Trotz dezenter Zweifel nicke ich langsam. Irgendwie klingt das total bekloppt, aber gleichzeitig auch plausibel. „Alles klar, Professor O'Casey", sage ich dennoch mit einem albernen Unterton in der Stimme. „Schon 'ne Idee, wie ich das anstellen soll?"

„Nicht verzagen, Big Mummy Google fragen", antwortet er grinsend und schnappt sich kurzerhand das iPad von meinem Nachtschränkchen.

Ich bin etwas misstrauisch und lasse ihn nicht aus den Augen, während er mit flinken Fingern darauf herumtippt. Innerhalb von Sekunden wird sein Grinsen breiter, sodass es nun beinahe grotesk wirkt. Mich würde interessieren, welche Anfragen er in die Suchmaschine eingegeben hat. Vielleicht Wie wird man ein Oberarsch? oder Top-10-Verhaltensregeln für Playboys. Gerade als ich Lorcan danach fragen möchte, meldet er sich von alleine zu Wort.

„Ich glaube, ich hab genau das Richtige für dich gefunden", verkündet er und kann sein Lachen kaum zurückhalten. Mühsam beherrscht fängt er an, laut vorzulesen: „In zwölf Schritten zum Bad Boy: Wenn du diese ultimativen Tipps befolgst, steigst du innerhalb kürzester Zeit zum Platzhirsch auf und die Frauen werden dir zu Füßen liegen."

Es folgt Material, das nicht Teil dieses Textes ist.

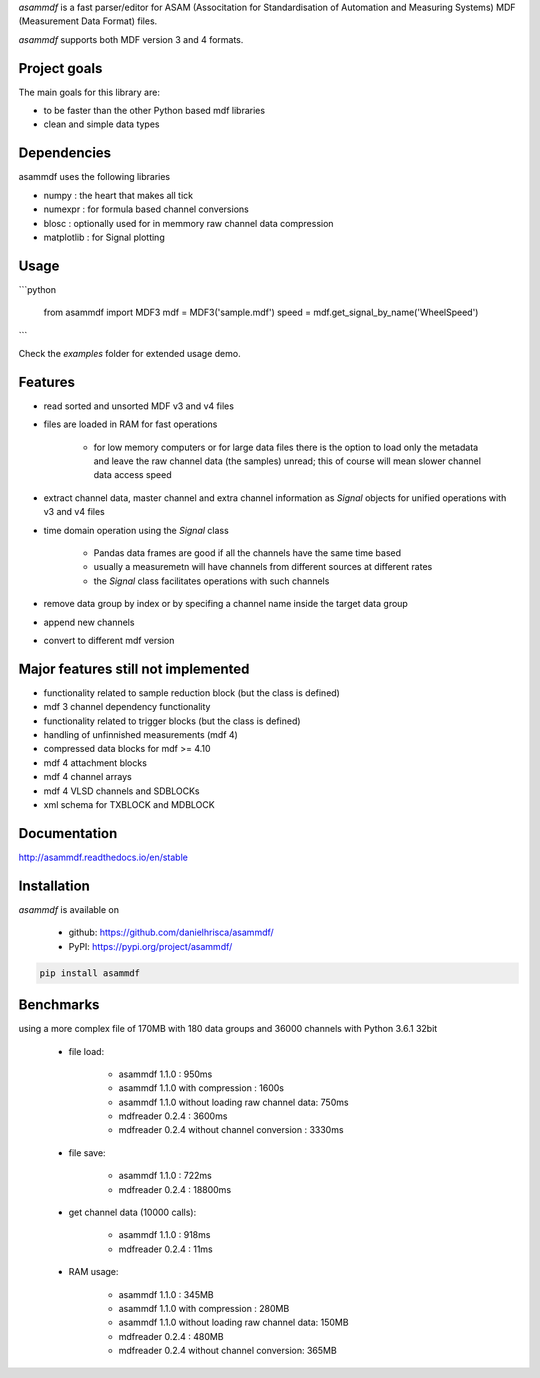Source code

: *asammdf* is a fast parser/editor for ASAM (Associtation for Standardisation of Automation and Measuring Systems) MDF (Measurement Data Format) files. 

*asammdf* supports both MDF version 3 and 4 formats. 

Project goals
=============
The main goals for this library are:

* to be faster than the other Python based mdf libraries
* clean and simple data types

Dependencies
============
asammdf uses the following libraries

* numpy : the heart that makes all tick
* numexpr : for formula based channel conversions
* blosc : optionally used for in memmory raw channel data compression
* matplotlib : for Signal plotting

Usage
=====

```python

   from asammdf import MDF3
   mdf = MDF3('sample.mdf')
   speed = mdf.get_signal_by_name('WheelSpeed')
   
```

Check the *examples* folder for extended usage demo.

Features
========

* read sorted and unsorted MDF v3 and v4 files
* files are loaded in RAM for fast operations

    * for low memory computers or for large data files there is the option to load only the metadata and leave the raw channel data (the samples) unread; this of course will mean slower channel data access speed

* extract channel data, master channel and extra channel information as *Signal* objects for unified operations with v3 and v4 files
* time domain operation using the *Signal* class

    * Pandas data frames are good if all the channels have the same time based
    * usually a measuremetn will have channels from different sources at different rates
    * the *Signal* class facilitates operations with such channels
    
* remove data group by index or by specifing a channel name inside the target data group
* append new channels
* convert to different mdf version

Major features still not implemented
====================================

* functionality related to sample reduction block (but the class is defined)
* mdf 3 channel dependency functionality
* functionality related to trigger blocks (but the class is defined)
* handling of unfinnished measurements (mdf 4)
* compressed data blocks for mdf >= 4.10
* mdf 4 attachment blocks
* mdf 4 channel arrays
* mdf 4 VLSD channels and SDBLOCKs
* xml schema for TXBLOCK and MDBLOCK

Documentation
=============
http://asammdf.readthedocs.io/en/stable

Installation
============
*asammdf* is available on 

    * github: https://github.com/danielhrisca/asammdf/
    * PyPI: https://pypi.org/project/asammdf/
    
.. code-block:: python

    pip install asammdf

Benchmarks
==========
using a more complex file of 170MB with 180 data groups and 36000 channels with Python 3.6.1 32bit 

    * file load:

        * asammdf 1.1.0 : 950ms
        * asammdf 1.1.0 with compression : 1600s
        * asammdf 1.1.0 without loading raw channel data: 750ms
        * mdfreader 0.2.4 : 3600ms
        * mdfreader 0.2.4 without channel conversion : 3330ms

    * file save:

        * asammdf 1.1.0 : 722ms
        * mdfreader 0.2.4 : 18800ms

    * get channel data (10000 calls):

        * asammdf 1.1.0 : 918ms
        * mdfreader 0.2.4 : 11ms

    * RAM usage:

        * asammdf 1.1.0 : 345MB
        * asammdf 1.1.0 with compression : 280MB
        * asammdf 1.1.0 without loading raw channel data: 150MB
        * mdfreader 0.2.4 : 480MB
        * mdfreader 0.2.4 without channel conversion: 365MB
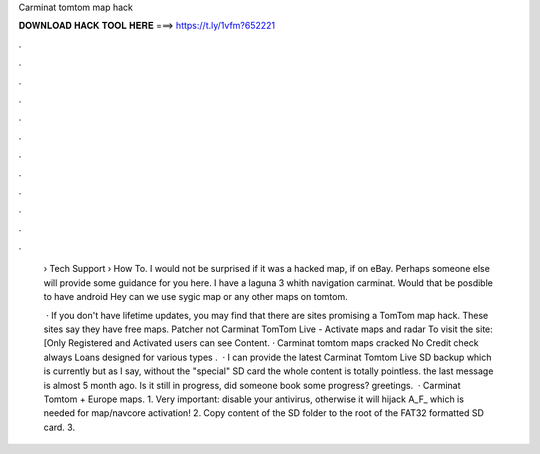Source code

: Carminat tomtom map hack



𝐃𝐎𝐖𝐍𝐋𝐎𝐀𝐃 𝐇𝐀𝐂𝐊 𝐓𝐎𝐎𝐋 𝐇𝐄𝐑𝐄 ===> https://t.ly/1vfm?652221



.



.



.



.



.



.



.



.



.



.



.



.

 › Tech Support › How To. I would not be surprised if it was a hacked map, if on eBay. Perhaps someone else will provide some guidance for you here. I have a laguna 3 whith navigation carminat. Would that be posdible to have android Hey can we use sygic map or any other maps on tomtom.
 
  · If you don't have lifetime updates, you may find that there are sites promising a TomTom map hack. These sites say they have free maps. Patcher not Carminat TomTom Live - Activate maps and radar To visit the site: [Only Registered and Activated users can see Content. · Carminat tomtom maps cracked No Credit check always Loans designed for various types .  · I can provide the latest Carminat Tomtom Live SD backup which is currently but as I say, without the "special" SD card the whole content is totally pointless. the last message is almost 5 month ago. Is it still in progress, did someone book some progress? greetings.  · Carminat Tomtom + Europe maps. 1. Very important: disable your antivirus, otherwise it will hijack A_F_ which is needed for map/navcore activation! 2. Copy content of the SD folder to the root of the FAT32 formatted SD card. 3.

„Ach du Scheiße", rutscht es mir heraus und ich verdrehe die Augen. Bad Boy und Platzhirsch, wenn ich das schon höre. Kopfschüttelnd zeige ich meinem besten Freund einen Vogel. „Vergiss es, Lori. Das ist doch kompletter Bullshit."

„Stell dich nicht so an, Albert", kontert er ungerührt. „Was hast du denn schon zu verlieren, hm? Betrachte es doch einfach als spannendes Selbstexperiment!"

„Sinnlose Zeitverschwendung trifft's eher", sage ich trocken, doch im nächsten Moment wird unsere Diskussion jäh unterbrochen.

Es klopft zweimal laut an meiner Zimmertür. Steven, der bis gerade eben friedlich vor sich hin geschlummert hat, hebt träge den Kopf und äußert seinen Unmut durch ein missbilligendes Gurren. „Herein?", rufe ich fragend, während Lorcan den Kater streichelt, um ihn zu besänftigen.

Im nächsten Moment steht mein Dad auf der Schwelle. Er ist unrasiert und trägt sein T-Shirt falschherum, aber wenigstens scheint er diesmal bei klarem Verstand zu sein. „Tut mir leid, dass ich euch störe, Jungs", sagt er und lächelt entschuldigend. „Ich wollte dich nur fragen, ob du zufällig meine Brille gesehen hast, Albert? Seit heute Morgen bin ich praktisch blind."

Kein Wunder. „Sie liegt neben dem Aquarium", antworte ich ruhig, ohne eine Miene zu verziehen. „Ich hab sie gestern beim Saubermachen rausgefischt. Wahrscheinlich ist sie dir aus Versehen reingefallen und du hast es nicht gemerkt."

„Hm, kann schon sein", meint er zerstreut und kratzt sich am Hinterkopf. „Danke für den Tipp." Schon wendet er sich wieder zum Gehen, doch dann hält er noch einmal inne. „Wie geht's dir eigentlich, Lorcan? Du hast dich hier ja schon länger nicht mehr blicken lassen."

Tja, warum wohl. „Danke, Mr. Goldsborough, mir geht's gut", erwidert Lorcan freundlich und räuspert sich verlegen. „Ich hoffe, Ihnen auch?"

„Na ja", sagt Dad achselzuckend. „Man kommt schon irgendwie klar. Hab ich Recht?" Anscheinend erwartet er keine Antwort auf diese Frage, denn er dreht sich ohne ein weiteres Wort um und verlässt das Zimmer.

Sobald die Tür hinter ihm ins Schloss gefallen ist, schaut Lorcan mich zweifelnd an. „Er kommt nicht klar, oder?"

Entschieden schüttele ichden Kopf. „Nein", sage ich nüchtern. „Überhaupt nicht."